What you will do >>
A. Answer these questions about the letter to Angle:
(i) How many hours of the writer's day are spent at the job?
(ii) Which state does the writer live in?
(iii) For how many years has the writer been away from family and best friends?
B. List every casual question the letter to Angle asks in its bulleted list before the serious side.
C. Reproduce word for word the part of the letter to Angle that begins at the words "But let's get" and ends after the words "Are you happy?".

Passage provided >>
>>
16 April 2010

MaeMae -> Angle

I'm having a super bad day. All I can think of is going home. So I only have one question for you, and you can be as honest or as vague as you want. Because honestly, I ask this question of myself, and I feel like I could go on and on about it.

But let's get the casual ones out of the way:

  • Do you remember your first kiss? what do you remember about it?
  • What's the most unusual thing you snack on?
  • If you could change places with anyone, who would it be?
  • What is your favourite videogame, and why?


Serious side:
Are you happy?

The reason I ask is because, well, I feel like there is so much wrong with me right now, which is weird, because my entire life outside of my job is great. But when I'm here, I'm immensely unhappy. It's like this stupid place I am for 9 hours of my day manages to skew and make the rest of my life feel so awry, so wrought with pain and wrongness. I hate it here, A, I really do. I hate everything about this place. I feel like it sucks my soul.

And I'm stuck in the state with the worst unemployment rate, so I'm not likely to find a job in an industry I want that pays well enough for me to stay afloat. Ironically, the measly wages I'm earning seem to be considered pretty good for Michigan, which makes me even more miserable about this god-forsaken, but beautiful state.

I mean, I like it here enough, but sometimes there are just so many things about living here (not the place, or the people or the FOOD) that make me want to get up and leave. I feel trapped. And naturally, I project onto my surroundings. But the job and education market here are fucking awful, and what woman in her right mind would believe that those lack of positive markets for shaping young minds would be a good environment to bring a family up in, even if her in-laws are here?

That's another thing, I've been away from my family and best friends for five years, and I hardly ever see them in a year. If I'm lucky, I get to see my best friend maybe once or twice every two years? It's hardly fair. And every time I see my parents I miss them more and more. I understand parents being jealous parents, like God/Universe is a "jealous God", and they want their children and potential grand children to be around them all the time, but that's hardly fair, and completely selfish, which then guilts my husband and I. How is that fair? You want to tell us not to move away and limit our goals and dreams because you want us around you all the time? And what about my parents? Sure, they're used to me being away, but the older and older I get, the more I want to be around them, and lately my heart has been hurting for my best friends and my family.

So you're going to tell us not to move to NY where there is a great opportunity because it's "too far away"? Ugh. We eventually came to the conclusion that moving to NY wasn't as great an opportunity anyway, and we stayed here in MI, but still, your first instinct is to tell us not to leave primarily not because it wasn't a wise decision, but because the distance was to great? The job was only a second issue? It made me mad. I can understand it--we're your kids, but still, it's hardly a selfless kind of loving instinct.
<<
[Transcribed page contents]
>>
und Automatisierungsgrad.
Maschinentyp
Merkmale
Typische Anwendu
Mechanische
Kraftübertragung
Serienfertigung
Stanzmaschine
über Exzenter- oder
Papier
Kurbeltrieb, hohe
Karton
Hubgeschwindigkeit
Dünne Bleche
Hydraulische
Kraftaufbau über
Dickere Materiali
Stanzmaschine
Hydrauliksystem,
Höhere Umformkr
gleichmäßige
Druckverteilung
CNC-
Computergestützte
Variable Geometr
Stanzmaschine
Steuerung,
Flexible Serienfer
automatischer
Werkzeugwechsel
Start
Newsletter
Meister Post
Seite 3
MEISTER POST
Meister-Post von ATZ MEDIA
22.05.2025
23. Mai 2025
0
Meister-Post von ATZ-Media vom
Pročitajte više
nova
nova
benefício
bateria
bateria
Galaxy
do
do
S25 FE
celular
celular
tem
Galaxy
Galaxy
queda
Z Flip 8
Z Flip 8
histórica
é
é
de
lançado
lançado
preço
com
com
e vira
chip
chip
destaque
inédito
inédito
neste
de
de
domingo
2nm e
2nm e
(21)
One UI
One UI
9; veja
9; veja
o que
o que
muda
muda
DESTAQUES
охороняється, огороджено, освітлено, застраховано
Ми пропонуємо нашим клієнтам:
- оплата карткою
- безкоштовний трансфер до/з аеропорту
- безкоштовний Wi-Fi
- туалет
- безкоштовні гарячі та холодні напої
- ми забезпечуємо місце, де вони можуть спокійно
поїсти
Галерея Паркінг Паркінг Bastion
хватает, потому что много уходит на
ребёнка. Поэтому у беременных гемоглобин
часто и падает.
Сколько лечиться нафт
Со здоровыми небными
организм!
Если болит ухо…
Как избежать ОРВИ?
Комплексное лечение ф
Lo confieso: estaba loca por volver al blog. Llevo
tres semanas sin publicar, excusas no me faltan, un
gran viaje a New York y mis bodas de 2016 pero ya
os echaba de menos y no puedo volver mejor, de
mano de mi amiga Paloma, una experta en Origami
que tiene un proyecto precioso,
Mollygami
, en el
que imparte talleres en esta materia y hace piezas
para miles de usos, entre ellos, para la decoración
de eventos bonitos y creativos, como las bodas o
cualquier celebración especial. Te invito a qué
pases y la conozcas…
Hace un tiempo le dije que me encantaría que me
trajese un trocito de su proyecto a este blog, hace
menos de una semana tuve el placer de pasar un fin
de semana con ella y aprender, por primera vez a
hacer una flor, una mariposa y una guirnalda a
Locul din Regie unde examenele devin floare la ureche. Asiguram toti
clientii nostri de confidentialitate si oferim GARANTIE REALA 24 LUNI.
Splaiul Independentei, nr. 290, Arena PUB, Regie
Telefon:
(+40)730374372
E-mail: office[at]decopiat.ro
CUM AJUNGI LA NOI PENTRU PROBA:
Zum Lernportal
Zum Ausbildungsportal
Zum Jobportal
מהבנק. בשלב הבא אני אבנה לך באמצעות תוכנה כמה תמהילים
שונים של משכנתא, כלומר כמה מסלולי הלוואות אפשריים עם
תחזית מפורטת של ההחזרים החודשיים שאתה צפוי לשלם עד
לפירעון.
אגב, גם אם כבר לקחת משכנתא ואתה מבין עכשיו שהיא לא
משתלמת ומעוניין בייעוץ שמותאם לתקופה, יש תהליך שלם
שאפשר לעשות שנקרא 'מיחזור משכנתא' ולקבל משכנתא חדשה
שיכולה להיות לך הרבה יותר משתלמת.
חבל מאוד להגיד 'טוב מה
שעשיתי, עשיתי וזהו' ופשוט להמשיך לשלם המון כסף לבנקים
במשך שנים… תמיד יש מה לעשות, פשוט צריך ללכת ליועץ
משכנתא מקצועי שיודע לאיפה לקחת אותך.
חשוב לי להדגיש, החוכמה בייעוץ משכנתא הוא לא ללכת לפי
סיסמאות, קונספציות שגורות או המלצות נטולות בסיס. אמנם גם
<<
Answers to each task >>
A.
(i) 9 hours
(ii) Michigan
(iii) Five years

B.
- Do you remember your first kiss? what do you remember about it?
- What's the most unusual thing you snack on?
- If you could change places with anyone, who would it be?
- What is your favourite videogame, and why?

C.
But let's get the casual ones out of the way:

  • Do you remember your first kiss? what do you remember about it?
  • What's the most unusual thing you snack on?
  • If you could change places with anyone, who would it be?
  • What is your favourite videogame, and why?


Serious side:
Are you happy?